In early 1999, the United Nation's Food and Agriculture Organization (FAO) declared India as the world's largest producer of milk. According to FAO's Global Food Outlook Report, milk production in India crossed 146 million tons (mts) by2014, while milk production in the US, the second largest producer, was 101 mts.
This was truly a moment of glory for India, which, less than four decades earlier, had been a milk-deficit country. According to analysts, India's transformation into a milk surplus country was largely due to the collective initiative undertaken by various government and semi-government bodies to promote milk production and animal husbandry. In 1970, 'Operation Flood (OF)' was launched by the National Dairy Development Board (NDDB), an institution constituted as a body corporate in 1965. Declared as an 'institution of national importance' by an Act of Parliament, in 1965, NDDB was established with the objective of replicating the 'Anand Model' of dairy development.

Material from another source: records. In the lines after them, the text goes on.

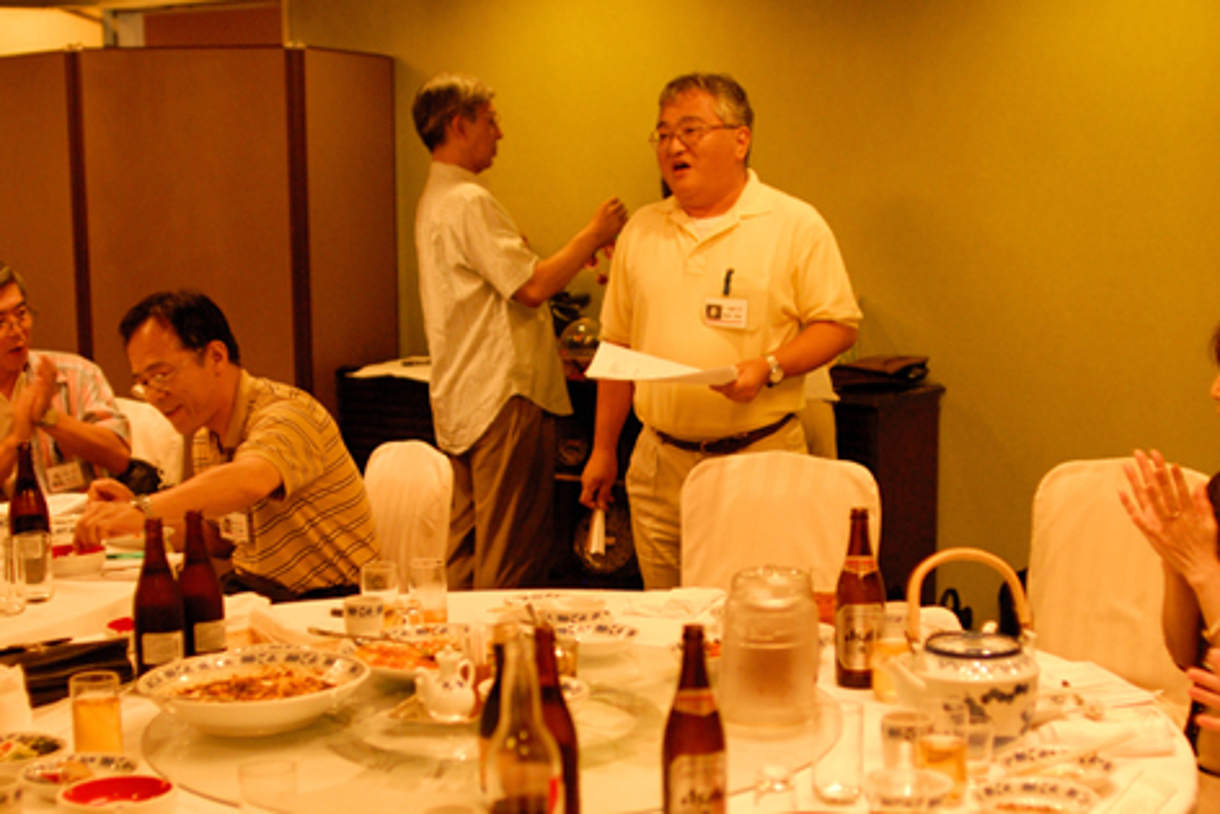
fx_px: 1932
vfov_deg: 23.7
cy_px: 539
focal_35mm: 57
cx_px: 646
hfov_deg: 35.0
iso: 800
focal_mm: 28
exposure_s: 1/125
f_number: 2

The most notable of this venture was Kaira District Co-operative Milk Producers’ Union Limited of Anand, Gujarat. But after independence the National Government took great initiative in setting up new Dairy Co-operatives in many parts of the country. The National Dairy Development Board was set up to make the ambitious project a success. By the late 1990s, NDDB's success with the co-operative movement in India attracted the attention of many other developing countries as well as international agencies related to dairy development.
The countries which were inspired by the 'Operation Flood' project and which planned to implement similar projects included Sri Lanka, Bangladesh, Nepal, Philippines and Malaysia, besides a few African nations. Helping other emerging countries establish co-operatives in the dairy industry was one of the elements of the three-pronged strategic plan outlined by Amrita Patel (Patel), who took over as chairman of NDDB in 1999 (after Kurien's 33-year stint). In addition to aiming at capitalizing the success of co-operative-run diaries, the plan also involved transforming India into a major milk exporter and extending the co-operative model to other domestic agricultural products.